Little is Much
For the past several weeks, my husband and I have been struggling with the crushing burden of the usual life issues: health insurance companies that won’t pay on claims, medical debt, worry over college tuition, broken down cars, and the thousand and one little things like buying groceries that seem to overwhelm and suck the life force right out of us.
We’ve wallowed in misery and self pity and had fear gnawing at our souls about how are we going to live and get by and when do we start breathing again without wondering if we can pay the next bill.
A simple song posted by our son on Facebook completely changed my perspective and made me realize anew what truly matters.
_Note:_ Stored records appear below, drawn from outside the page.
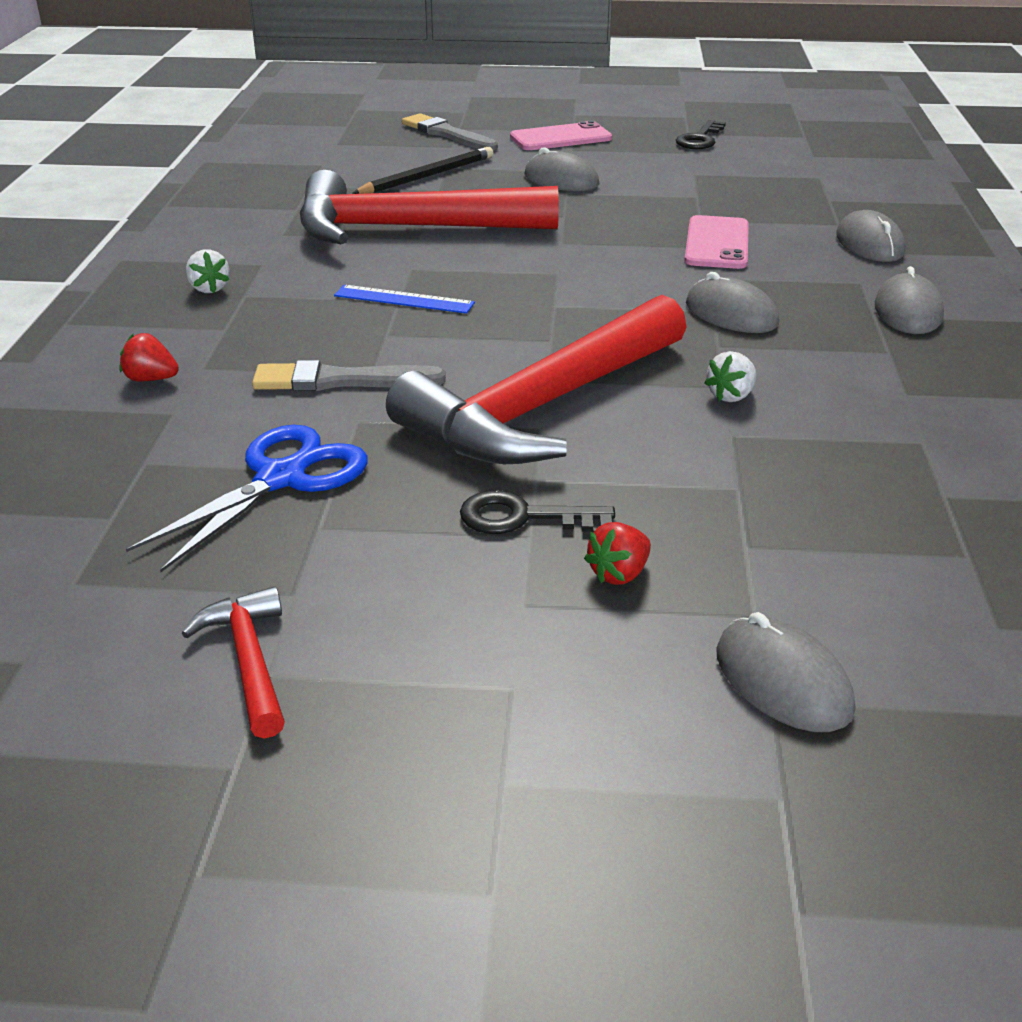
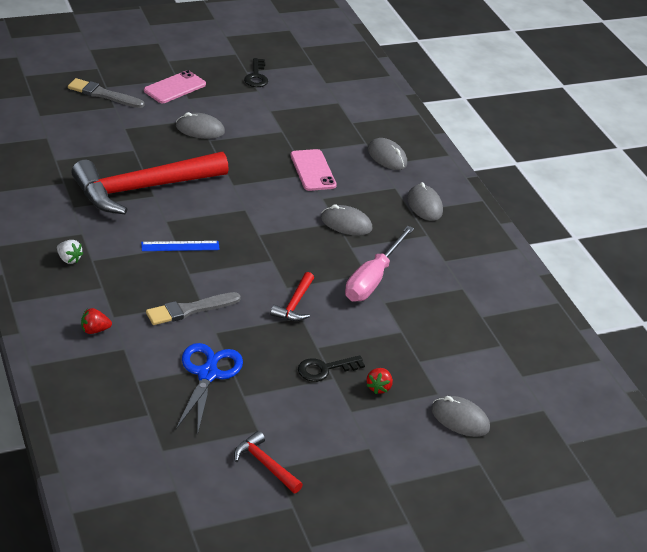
camera: 30 degrees left, 5 degrees up
(427, 176) = (120, 138): black pencil -> none
(543, 406) = (294, 304): red hammer -> red hammer, size x0.43
(731, 396) = (373, 279): white strawberry -> pink screwdriver

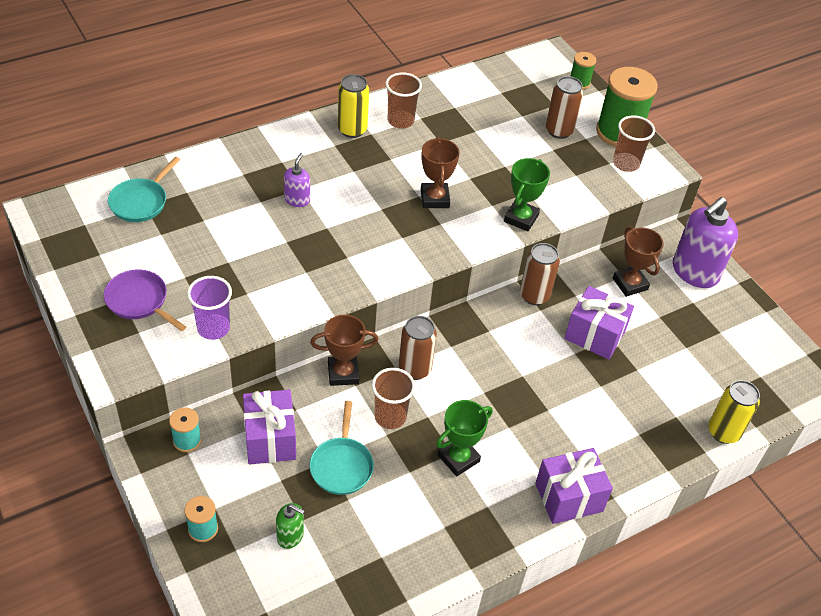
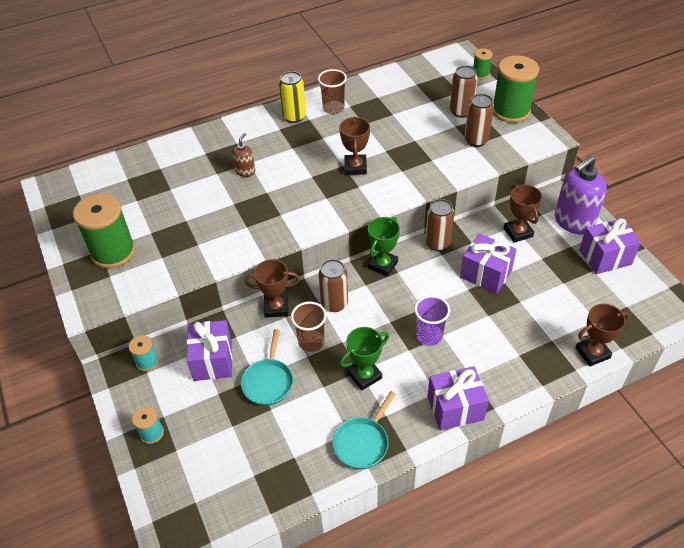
camera: 10 degrees right, 0 degrees up
(139, 301) = (113, 252): purple pan -> green spool
(141, 202) = (124, 176): turquoise pan -> turquoise pan (362, 442)
(213, 328) = (168, 272): purple cup -> purple cup (429, 336)
(290, 536) = (221, 439): green soap dispenser -> none
(297, 200) = (245, 171): purple soap dispenser -> brown soap dispenser
(521, 218) = (424, 180): green trophy -> green trophy (383, 265)
(579, 169) = (476, 140): none -> brown can
(626, 163) = (515, 135): brown cup -> none
(723, 432) = (592, 353): yellow can -> brown trophy
(733, 316) = (605, 257): none -> purple gift

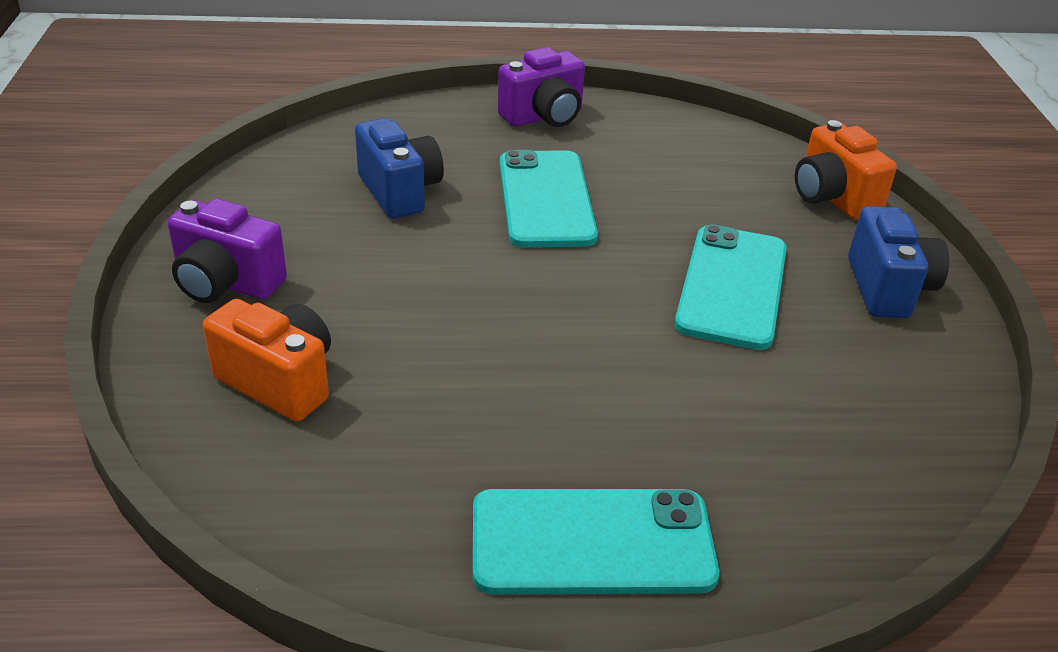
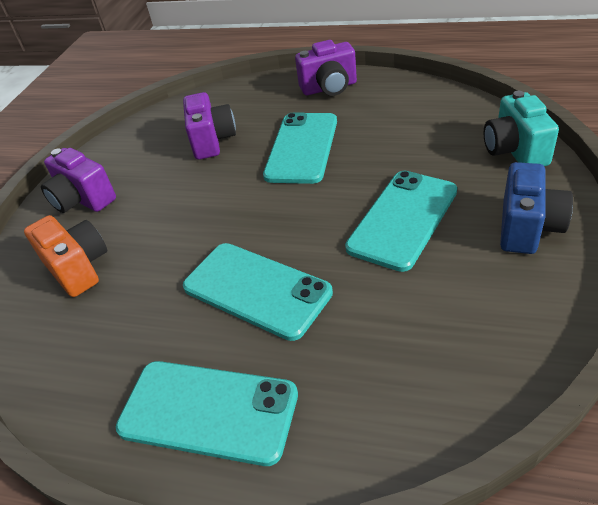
camera: 25 degrees right, 5 degrees up
(400, 192) = (212, 141): blue camera -> purple camera
(578, 387) = (256, 290): none -> turquoise phone
(832, 198) = (515, 151): orange camera -> turquoise camera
Last year our little country church built a new sanctuary to replace the termite ridden almost 100-year-old frame building. Before the building was complete, my family gathered in the structure and spent some time just singing hymns acapella. Sounds weird, I know, but throughout the years our family has enjoyed doing weird things to bond—like board games, listening to Prairie Home Companion on long road trips, watching video games together, etc. So spending 30 or so minutes just singing familiar hymns in the almost completed sanctuary was great family time.
Who knew a year later, when our son posted the recording of one of those songs along with our church building on his Facebook page it would encourage his parents so much? But it did. I mentioned to my husband that the song exemplified our life, our purpose, and our ministry. It could very well have been our family motto, “Little is much when God is in it.”
Listening to the song as our family’s voices blended together in harmony and beauty made me realize that all those things I worried and fretted over really didn’t matter in the long run. What is truly important is the love our family has for each other, the encouragement and support we give each other, and our faith in an eternal God who watches over and cares for us.
Having faith doesn’t mean life will be easy or that we will never experience hardship and trouble. It does mean that we have something to hold on to when the world is crumbling beneath our feet. Keeping my focus on the eternal doesn’t negate what I must deal with in the present, but it does provide a peace that “passes all understanding,” and a grace to deal with life with inexplicable strength and wisdom.
Faith in Christ is the foundation for life. There will always be storms, and tempests, winds and waves, destruction and pestilence. How we endure those situations depends on our foundation. The simple song—and the priceless gift my son gave in recording it—reminded me that I have a sure foundation and that life can never, ever defeat the One who holds me in His hands.